Provided data
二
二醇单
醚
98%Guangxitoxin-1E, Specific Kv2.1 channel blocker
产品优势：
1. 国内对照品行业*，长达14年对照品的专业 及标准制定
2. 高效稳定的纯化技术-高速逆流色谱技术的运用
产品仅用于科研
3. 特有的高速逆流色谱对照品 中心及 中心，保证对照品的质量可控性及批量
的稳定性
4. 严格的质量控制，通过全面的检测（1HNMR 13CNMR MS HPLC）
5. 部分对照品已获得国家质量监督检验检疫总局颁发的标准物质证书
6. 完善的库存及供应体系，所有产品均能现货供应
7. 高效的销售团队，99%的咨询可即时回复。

--

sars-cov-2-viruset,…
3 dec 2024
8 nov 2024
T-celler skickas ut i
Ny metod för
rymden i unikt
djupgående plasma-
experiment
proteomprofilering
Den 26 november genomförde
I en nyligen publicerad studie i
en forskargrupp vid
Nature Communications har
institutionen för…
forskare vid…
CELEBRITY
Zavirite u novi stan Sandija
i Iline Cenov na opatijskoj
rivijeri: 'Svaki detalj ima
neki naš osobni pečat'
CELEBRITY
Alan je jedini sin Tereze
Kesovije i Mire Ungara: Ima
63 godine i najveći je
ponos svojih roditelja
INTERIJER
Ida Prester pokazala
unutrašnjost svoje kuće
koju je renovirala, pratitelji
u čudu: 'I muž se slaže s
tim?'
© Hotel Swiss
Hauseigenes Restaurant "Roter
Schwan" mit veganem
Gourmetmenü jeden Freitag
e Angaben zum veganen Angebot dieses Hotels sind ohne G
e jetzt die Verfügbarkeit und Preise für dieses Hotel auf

Exercise goal
The entries above hold a line with "koju je renovirala, pratitelji" and a later line with "e jetzt die". Write out exactly those lines and all lines between, nothing more.

Response to this task
koju je renovirala, pratitelji
u čudu: 'I muž se slaže s
tim?'
© Hotel Swiss
Hauseigenes Restaurant "Roter
Schwan" mit veganem
Gourmetmenü jeden Freitag
e Angaben zum veganen Angebot dieses Hotels sind ohne G
e jetzt die Verfügbarkeit und Preise für dieses Hotel auf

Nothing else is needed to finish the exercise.